И вдруг — совсем рядом — из открытого настежь окна послышался шепот:

— Варвара, ты одна?

Почему-то испугавшись, Варя вскочила, глянула в окно. Но под окном никого не было.

— Это я… Анфиса. Ты одна? — снова раздался тот же нетерпеливый щепоток.

— Одна, одна… А ты где, Фиса?

И только тут в проеме засиненного окна выросла высокая худущая фигура, закутанная в темный полушалок.

— Убери стол, я влезу в окно. Смотри свет не включай.

Варя послушно отодвинула столик, и Анфиса проворно вскарабкалась на подоконник, потом неслышно спрыгнула на пол.

— Дверь тоже запри на ключ, — приказала гостья. — Я не хочу, чтобы меня ваши видели.

Присели — Варя на кровать, Анфиса на стул. Сбросив с головы шелковый полушалок, Анфиса спросила:

— Тебе не противно меня видеть?

— Какая ты все же странная, — Варя пожала плечами.

Гостья молчала, быстро-быстро перебирая пальцами тяжелые длинные кисти полушалка.

— А ты знаешь, мой-то Иван… умом рехнулся. Видно, бес попутал, — всхлипнула вдруг Анфиса, по-бабьи подпирая кулаком щеку. — Не иначе бес попутал!

Варя молчала.

— Собирается от сана отречься… «Не верю, говорит, больше в бога. И не хочу, говорит, людей обманывать, не хочу на их подаяния жить».

Анфиса вытерла концом полушалка глаза, но не сдержалась и опять всхлипнула. В ее сгорбленной, поникшей фигуре чувствовалось отчаяние, безнадежное отчаяние.

— Уговаривает в Сибирь уехать. «Поступлю на стройку… У меня руки вон какие… и заживем с тобой честно, как все»… Люблю я его. Понимаешь? Люблю! Кабы не любила, бросила бы — и весь сказ!

Ничего не говоря, Варя встала, обошла стул. Погладила Анфису по плечу. Неожиданно вспомнила: в ту глухую лунную ночь в начале весны Анфиса вот так же гладила ее, Варю, по плечу. И недавно это было, и в то же время, казалось, давным-давно!

— Успокойся, Фиса. Тебе не плакать надо, тебе радоваться надо! Сердце твое любви искало, а не бога… пойми ты это!

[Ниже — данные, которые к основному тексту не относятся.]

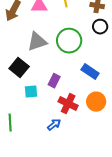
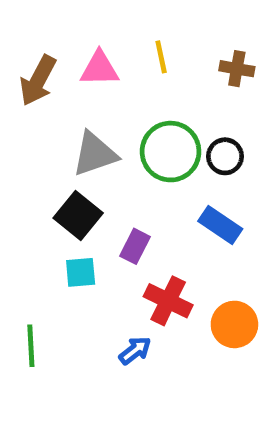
black circle: (100, 27) -> (225, 156), moved
black square: (19, 68) -> (78, 216), moved
orange circle: (96, 102) -> (234, 324), moved

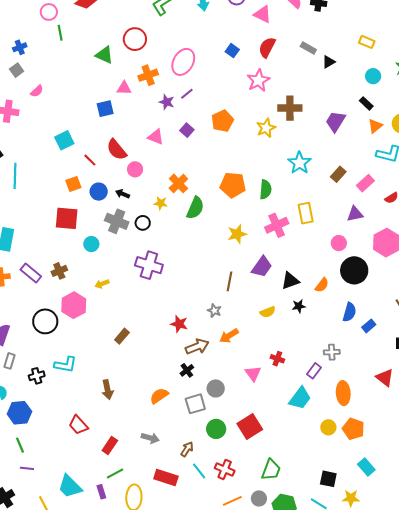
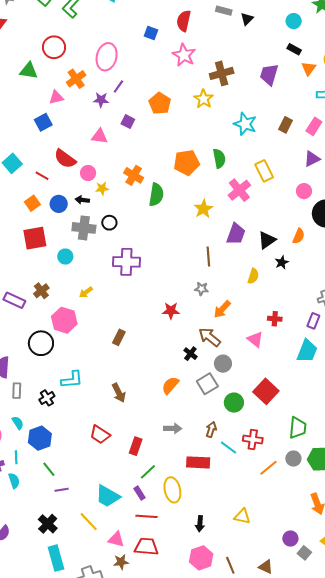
yellow star: (161, 203) -> (102, 188), moved
yellow semicircle: (268, 312) -> (253, 276), turned -35
brown arrow: (197, 347) -> (210, 337), moved, turned -105

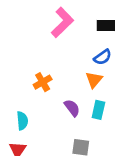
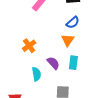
cyan semicircle: (22, 121) -> (36, 74), moved

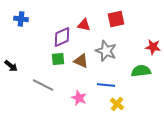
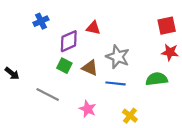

Анфиса посидела-посидела, потом поднялась, поцеловала Варю в лоб. Постояла и еще поцеловала. И уж после этого, все так же молча, метнулась к окну, точно большая черная птица.

ГЛАВА ЧЕТЫРНАДЦАТАЯ

Все эти дни после выходного работали на рытье котлована под школу: сломался бульдозер, а ждать, когда его починят, было некогда. Земля попалась тяжелая — каменистая. Досталось всем: и парням, и девкам. Ребята копали, выворачивали ломами камни, обливаясь потом, девчата же таскали на самодельных носилках грунт. Уставали как черти.